El astro de la historia del fútbol mundial murió hoy, y este miércoles 25 de noviembre de 2020 será un día recordado por siempre. Según se confirmó, se descompensó y sufrió un paro cardíaco en la casa que habitaba en el barrio San Andrés de la zona de Tigre, en el norte del Gran Buenos Aires. Su corazón ya no resistió y no pudo ser reanimado por los médicos que se acercaron hasta el lugar en nueve ambulancias. Su velatorio se realizará en el hall de ingreso de Balcarce 50, a partir de mañana. Muy pocas figuras fueron despedidas masivamente en la sede del Gobierno: la última vez, hace diez años, fue con de Néstor Kirchner.

La noticia de su fallecimiento la confirmó su abogado Matías Morla y al lugar llegaron inmediatamente su exesposa, Claudia Villafañe, y sus hijas Dalma y Giannina, quienes viven en el mismo barrio y fueron las primeras en arribar. Más tarde, también se acercaron las hermanas. El primer médico que socorrió a Diego fue un vecino, que integra el equipo médico del Delta Rugby Club. Luego, llegaron patrulleros y pusieron una cinta a unos 50 metros de la casa para evitar las concentraciones.

Alrededor de las 13 se conoció la noticia que dejó en shock total al país. Maradona había dejado la Clínica Olivos el pasado miércoles 11 de noviembre, después de ser operado el martes 3 para extraerle un hematoma subdural. A partir de ahí, Diego siguió con la rehabilitación en una casa alquilada, que estaba especialmente adaptada para que pueda continuar con su tratamiento por su adicción al alcohol.

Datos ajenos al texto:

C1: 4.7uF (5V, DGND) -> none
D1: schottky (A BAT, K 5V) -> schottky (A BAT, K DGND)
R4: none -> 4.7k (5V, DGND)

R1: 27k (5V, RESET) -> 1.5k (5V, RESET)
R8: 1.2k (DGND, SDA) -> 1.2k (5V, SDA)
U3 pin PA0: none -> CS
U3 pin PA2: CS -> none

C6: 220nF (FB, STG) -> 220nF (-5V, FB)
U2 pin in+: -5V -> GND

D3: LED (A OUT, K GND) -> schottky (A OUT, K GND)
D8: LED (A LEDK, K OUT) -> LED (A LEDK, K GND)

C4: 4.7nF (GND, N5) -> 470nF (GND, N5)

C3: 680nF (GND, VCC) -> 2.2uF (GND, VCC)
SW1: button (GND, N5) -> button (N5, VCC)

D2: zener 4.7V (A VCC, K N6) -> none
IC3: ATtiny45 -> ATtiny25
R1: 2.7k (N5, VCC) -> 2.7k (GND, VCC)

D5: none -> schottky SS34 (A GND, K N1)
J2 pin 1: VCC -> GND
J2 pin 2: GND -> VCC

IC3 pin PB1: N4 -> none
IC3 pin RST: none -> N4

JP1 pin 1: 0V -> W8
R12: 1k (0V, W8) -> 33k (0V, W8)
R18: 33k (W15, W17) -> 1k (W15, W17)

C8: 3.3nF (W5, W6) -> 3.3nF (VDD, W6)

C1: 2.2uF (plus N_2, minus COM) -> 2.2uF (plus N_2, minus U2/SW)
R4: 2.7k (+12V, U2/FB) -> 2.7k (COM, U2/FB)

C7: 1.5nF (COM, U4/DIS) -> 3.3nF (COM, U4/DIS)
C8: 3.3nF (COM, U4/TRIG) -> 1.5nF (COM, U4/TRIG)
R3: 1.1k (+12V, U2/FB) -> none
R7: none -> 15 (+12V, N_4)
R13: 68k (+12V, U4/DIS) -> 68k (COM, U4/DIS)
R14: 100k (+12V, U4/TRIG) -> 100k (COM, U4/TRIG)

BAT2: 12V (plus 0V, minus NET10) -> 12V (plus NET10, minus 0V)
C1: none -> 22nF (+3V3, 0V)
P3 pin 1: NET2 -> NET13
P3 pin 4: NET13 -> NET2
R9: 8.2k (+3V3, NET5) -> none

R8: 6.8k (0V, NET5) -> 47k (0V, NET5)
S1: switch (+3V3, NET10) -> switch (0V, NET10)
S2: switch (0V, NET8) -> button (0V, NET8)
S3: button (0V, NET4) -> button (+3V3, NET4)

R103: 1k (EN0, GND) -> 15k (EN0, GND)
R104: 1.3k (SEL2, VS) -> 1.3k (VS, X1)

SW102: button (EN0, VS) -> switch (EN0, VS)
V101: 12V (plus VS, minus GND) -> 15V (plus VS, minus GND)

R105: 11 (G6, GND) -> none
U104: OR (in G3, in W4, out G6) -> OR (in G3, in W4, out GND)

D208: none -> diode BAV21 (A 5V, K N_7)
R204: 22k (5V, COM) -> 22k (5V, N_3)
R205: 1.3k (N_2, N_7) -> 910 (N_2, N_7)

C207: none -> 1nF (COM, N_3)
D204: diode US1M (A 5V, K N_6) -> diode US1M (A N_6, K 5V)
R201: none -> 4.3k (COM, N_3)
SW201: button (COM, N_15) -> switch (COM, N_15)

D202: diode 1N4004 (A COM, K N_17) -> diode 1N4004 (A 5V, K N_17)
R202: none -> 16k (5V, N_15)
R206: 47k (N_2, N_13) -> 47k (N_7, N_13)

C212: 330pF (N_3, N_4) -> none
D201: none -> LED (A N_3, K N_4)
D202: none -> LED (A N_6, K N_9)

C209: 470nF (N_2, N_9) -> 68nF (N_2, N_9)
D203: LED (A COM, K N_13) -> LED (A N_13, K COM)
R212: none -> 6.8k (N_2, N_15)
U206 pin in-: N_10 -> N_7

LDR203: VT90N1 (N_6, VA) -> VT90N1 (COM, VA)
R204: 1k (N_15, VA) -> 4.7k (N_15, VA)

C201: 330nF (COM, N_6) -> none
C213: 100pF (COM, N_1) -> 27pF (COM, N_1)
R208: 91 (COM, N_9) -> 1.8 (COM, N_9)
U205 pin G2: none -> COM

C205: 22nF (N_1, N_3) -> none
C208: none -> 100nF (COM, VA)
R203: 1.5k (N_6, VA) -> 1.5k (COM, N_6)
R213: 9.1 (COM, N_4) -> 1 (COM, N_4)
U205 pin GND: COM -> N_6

La noticia de la muerte modificó toda la agenda en la Casa de Gobierno. El primer contacto con el entorno del jugador lo hizo el subsecretario de la Presidencia, Miguel Cuberos. La llamó a Claudia Villafañe y le dijo que el Presidente estaba “a disposición” de la familia y que le ofrecía “todas las posibilidades” para despedirlo, inclusive la Casa Rosada. “Será donde quiera la familia”, enfatizaron en el entorno del Presidente.

A la espera de una respuesta del círculo íntimo de Maradona, se comenzaron a registrar los primeros movimientos en la puerta principal de la Casa Rosada. La orden fue desarmar los andamios y obradores que había en la entrada de Balcarce 50, que se habían montado para hacer refacciones en el lugar. Una decena de obreros dejaron en pocos minutos el espacio casi totalmente despejado. También se acercaron al edificio miembros de la productora La Corte, encargada de transmitir muchos de los actos oficiales.

El Presidente suspendió su agenda hasta el viernes. Tenía programadas actividades mañana en la provincia de Santa Fe y el viernes en Chaco. “Ya está, cambió todo”, dijo un portavoz oficial en medio de la conmoción por la noticia, que provocó lágrimas en algunos de los colaboradores presentes en el edificio.